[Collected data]
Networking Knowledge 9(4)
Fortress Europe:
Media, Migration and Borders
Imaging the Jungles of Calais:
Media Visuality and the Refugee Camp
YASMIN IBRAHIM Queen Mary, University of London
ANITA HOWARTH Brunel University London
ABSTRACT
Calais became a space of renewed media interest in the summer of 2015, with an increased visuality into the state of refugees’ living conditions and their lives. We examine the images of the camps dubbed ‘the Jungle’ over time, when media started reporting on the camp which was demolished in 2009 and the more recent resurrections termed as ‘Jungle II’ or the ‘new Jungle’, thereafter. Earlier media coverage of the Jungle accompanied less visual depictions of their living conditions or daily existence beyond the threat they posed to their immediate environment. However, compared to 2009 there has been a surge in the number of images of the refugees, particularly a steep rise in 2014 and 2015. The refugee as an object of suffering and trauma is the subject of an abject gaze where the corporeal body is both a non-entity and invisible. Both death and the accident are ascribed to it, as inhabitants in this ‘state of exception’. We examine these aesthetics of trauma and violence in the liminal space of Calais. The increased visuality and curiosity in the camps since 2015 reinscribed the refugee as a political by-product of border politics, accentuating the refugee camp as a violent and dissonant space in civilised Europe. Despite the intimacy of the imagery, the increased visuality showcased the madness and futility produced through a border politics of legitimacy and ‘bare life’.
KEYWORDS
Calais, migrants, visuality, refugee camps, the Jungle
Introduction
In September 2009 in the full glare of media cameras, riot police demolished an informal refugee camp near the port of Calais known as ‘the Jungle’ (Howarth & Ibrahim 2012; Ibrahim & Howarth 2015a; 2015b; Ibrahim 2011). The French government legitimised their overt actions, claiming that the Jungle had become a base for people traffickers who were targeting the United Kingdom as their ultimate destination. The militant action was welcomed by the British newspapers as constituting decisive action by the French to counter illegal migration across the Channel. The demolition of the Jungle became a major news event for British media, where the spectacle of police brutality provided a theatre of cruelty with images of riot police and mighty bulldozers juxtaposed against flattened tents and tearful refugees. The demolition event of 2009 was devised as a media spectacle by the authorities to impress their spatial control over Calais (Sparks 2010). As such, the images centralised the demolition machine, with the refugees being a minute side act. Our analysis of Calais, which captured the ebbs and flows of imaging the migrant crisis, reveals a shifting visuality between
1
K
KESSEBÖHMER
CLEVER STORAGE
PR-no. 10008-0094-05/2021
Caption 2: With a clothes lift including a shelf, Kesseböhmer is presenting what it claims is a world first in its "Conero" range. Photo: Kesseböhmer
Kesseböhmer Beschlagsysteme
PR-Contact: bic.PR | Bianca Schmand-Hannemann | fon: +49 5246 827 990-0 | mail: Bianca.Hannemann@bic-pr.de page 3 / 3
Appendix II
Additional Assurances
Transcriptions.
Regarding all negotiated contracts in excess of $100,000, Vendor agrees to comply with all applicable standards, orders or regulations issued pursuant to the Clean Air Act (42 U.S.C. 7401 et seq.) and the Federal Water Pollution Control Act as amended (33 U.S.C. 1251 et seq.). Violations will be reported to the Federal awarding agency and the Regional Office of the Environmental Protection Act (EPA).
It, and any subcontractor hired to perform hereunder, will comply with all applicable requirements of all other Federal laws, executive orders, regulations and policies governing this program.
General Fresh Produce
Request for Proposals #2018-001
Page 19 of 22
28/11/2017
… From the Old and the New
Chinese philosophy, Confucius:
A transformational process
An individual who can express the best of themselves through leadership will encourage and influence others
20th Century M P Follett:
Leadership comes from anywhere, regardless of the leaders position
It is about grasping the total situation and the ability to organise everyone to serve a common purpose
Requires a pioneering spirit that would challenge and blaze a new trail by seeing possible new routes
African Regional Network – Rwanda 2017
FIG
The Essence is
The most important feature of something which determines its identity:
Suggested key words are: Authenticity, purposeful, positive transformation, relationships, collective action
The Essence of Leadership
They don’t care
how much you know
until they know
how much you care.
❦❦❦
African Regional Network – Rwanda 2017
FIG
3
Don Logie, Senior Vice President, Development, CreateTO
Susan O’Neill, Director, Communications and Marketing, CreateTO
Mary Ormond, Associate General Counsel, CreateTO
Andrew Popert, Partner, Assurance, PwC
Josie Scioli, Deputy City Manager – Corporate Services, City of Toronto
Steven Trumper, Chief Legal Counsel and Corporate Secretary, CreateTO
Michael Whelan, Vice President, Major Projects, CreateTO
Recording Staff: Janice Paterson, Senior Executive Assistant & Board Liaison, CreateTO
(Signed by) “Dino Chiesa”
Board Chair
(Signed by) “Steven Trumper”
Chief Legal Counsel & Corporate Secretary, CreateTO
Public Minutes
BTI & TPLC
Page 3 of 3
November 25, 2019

- [Work task]: Lines with "University" in them are what the answer must contain; copy each from the records above.

- [Result]:
YASMIN IBRAHIM Queen Mary, University of London
ANITA HOWARTH Brunel University London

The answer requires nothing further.